### Data section
━━━━━━━━━━━━━━━━━━━━━━━━━━━━━━

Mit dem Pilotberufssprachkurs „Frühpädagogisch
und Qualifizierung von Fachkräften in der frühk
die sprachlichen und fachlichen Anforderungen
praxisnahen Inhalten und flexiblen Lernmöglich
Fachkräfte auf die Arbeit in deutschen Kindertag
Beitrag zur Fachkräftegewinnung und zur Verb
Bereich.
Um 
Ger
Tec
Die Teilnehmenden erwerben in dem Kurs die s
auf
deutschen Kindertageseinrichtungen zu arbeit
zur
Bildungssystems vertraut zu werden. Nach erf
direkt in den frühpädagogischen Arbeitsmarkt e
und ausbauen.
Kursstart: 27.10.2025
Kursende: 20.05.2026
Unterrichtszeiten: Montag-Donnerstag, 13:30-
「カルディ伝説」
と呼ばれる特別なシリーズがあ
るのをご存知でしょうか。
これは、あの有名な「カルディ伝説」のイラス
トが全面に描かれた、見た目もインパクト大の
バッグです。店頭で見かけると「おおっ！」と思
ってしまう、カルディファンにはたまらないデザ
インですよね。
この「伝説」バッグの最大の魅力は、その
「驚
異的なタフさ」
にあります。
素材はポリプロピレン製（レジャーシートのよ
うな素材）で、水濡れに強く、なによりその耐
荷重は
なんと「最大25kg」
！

━━━━━━━━━━━━━━━━━━━━━━━━━━━━━━

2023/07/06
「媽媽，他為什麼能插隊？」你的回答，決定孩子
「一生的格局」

━━━━━━━━━━━━━━━━━━━━━━━━━━━━━━

### The task
Only lines containing "deutschen" belong in the answer; copy every such line from the records.

### Solution to the problem
Fachkräfte auf die Arbeit in deutschen Kindertag
deutschen Kindertageseinrichtungen zu arbeit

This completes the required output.